🚋Streaming
One strong advantage of using ROAR_PY is that it supports streaming standard RoarPySensor / RoarPyActor / RoarPyWorld objects over websocket or any other protocols that you wish to implement.
To support streaming for non-official implementations of the ROAR_PY interface, you simply need to add a few annotations to your implementation code and you can spin up a ROAR_PY remote server quickly. Let's get started!
Streaming requires data to be passed between remote server and clients, and therefore usually requires the control code to support multi-threading.
ROAR_PY makes this simple by not requiring your code to support multi-threading natively, but just asking you to annotate methods that can only be called one thread at a time with @roar_py_thread_sync.
To share a world with different clients, the server needs to know which actors belongs to which client, therefore you need to annotate methods that creates new actors / sensors with @roar_py_append_item and methods that removes actors / sensors with @roar_py_remove_item in any implementation of RoarPyWorld.

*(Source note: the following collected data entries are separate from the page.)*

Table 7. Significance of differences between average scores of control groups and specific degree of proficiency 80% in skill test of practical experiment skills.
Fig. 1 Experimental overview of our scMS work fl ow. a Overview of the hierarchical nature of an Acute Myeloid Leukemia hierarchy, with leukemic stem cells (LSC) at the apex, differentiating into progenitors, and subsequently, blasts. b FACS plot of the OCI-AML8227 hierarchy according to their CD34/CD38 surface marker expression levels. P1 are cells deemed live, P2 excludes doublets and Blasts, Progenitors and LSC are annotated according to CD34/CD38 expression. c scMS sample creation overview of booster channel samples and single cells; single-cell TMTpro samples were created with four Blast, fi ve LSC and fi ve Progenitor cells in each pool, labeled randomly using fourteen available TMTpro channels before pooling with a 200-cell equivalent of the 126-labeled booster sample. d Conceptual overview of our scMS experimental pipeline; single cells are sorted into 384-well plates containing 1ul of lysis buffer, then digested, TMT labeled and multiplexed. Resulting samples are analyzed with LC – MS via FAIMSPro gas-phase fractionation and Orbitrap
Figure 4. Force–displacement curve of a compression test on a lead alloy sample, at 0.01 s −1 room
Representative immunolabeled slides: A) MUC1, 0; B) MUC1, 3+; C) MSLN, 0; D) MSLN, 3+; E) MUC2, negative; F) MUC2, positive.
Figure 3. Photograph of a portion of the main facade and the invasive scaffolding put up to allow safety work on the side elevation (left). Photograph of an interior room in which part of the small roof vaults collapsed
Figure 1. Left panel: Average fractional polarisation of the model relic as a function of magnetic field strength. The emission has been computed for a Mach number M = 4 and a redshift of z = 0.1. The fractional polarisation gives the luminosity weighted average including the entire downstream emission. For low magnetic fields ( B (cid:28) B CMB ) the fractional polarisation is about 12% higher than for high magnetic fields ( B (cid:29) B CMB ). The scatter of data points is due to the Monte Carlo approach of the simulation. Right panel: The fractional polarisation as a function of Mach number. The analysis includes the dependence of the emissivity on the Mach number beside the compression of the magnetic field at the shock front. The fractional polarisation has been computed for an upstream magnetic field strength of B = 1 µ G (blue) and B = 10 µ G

If you want to stream custom sensor datas, your custom data should be annotated with @serde, @dataclass, and @remote_support_sensor_data_register. Annotating with @serde and @dataclass tells the Python interpreter that the sensor data class is a data class that can be serialized, and @remote_support_sensor_data_register tells ROAR_PY's streaming service that this type of data is supported for streaming. The sensor data class should also extend RoarPyRemoteSupportedSensorData.